Gibbons first entered the MSP's Division of Intelligence in 1983, and spent the next 26 years investigating a number of high-profile cases in the areas of organized crime, gang violence, and terrorism, to name a few. He spear-headed the Western Massachusetts Gang Task Force, served as the Western Massachusetts commander for the state attorney general's office, and also became a team leader for the State Police Crisis Negotiations Unit. Most recently, he has led the state police detective unit assigned to the Northwestern district attorney's office, covering Hampshire and Franklin counties.

"The result is a wealth of experience working homicides, arson, narcotics, and many other major cases," said Gibbons, noting that some of his duties have included the administration and supervision of wire-tap, Internet crime, and 'Cyber Tip' investigations, management of confidential informants, and retrieval of contraband evidence.

In 1996, Gibbons received a U.S. Drug Enforcement commendation for work on a racketeering and narcotics investigation involving the La Familia gang, and an FBI commendation for his contributions to a narcotics and firearm investigation of the Almighty Latin King gang. A second FBI commendation followed three years later, recognizing Gibbons' contributions to the Western Massachusetts Gang Task Force.

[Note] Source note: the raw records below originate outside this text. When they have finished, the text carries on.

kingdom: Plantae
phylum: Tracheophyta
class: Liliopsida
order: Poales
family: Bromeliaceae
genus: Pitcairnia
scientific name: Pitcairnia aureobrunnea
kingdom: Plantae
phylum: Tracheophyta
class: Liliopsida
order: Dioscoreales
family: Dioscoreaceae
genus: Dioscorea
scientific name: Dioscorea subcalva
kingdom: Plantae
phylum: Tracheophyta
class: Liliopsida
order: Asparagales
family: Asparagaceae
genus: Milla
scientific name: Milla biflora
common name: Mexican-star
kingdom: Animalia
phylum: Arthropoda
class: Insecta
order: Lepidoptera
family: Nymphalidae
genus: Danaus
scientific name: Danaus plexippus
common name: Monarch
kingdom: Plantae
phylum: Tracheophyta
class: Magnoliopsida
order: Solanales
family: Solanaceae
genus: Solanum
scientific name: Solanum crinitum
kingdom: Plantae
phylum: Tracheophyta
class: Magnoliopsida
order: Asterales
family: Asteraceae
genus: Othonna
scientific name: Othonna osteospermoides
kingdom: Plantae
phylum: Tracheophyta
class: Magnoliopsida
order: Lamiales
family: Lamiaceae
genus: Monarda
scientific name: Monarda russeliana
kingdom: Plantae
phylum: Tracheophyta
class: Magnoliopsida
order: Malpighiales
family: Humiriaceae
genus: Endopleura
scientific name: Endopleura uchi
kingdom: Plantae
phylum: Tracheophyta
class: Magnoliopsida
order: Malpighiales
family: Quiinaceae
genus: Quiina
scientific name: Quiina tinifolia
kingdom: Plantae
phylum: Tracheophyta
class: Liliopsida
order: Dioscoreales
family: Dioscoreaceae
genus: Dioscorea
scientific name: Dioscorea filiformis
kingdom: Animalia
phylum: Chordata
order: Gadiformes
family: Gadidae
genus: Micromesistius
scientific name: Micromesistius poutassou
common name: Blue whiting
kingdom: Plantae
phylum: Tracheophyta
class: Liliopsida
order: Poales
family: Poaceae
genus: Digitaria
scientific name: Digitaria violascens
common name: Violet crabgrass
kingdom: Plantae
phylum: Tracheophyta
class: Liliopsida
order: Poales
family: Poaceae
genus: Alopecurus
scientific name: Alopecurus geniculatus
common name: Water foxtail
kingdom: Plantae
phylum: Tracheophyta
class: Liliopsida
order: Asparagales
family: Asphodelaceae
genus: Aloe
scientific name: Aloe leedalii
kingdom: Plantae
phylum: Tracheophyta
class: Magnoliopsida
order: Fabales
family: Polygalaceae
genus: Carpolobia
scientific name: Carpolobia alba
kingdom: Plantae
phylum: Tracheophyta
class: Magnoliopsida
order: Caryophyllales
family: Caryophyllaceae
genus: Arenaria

These career highs and many others are what many elected officials say make Gibbons a strong candidate for U.S. Marshal. Regardless of what the future holds, however, Gibbons says his professional focus will remain curbing violent crime both state- and nationwide.

"That's always been my focus, and the bottom line is that's what law enforcement is all about," he said. "It's about cleaning up the streets and making that a top concern in everyone's minds."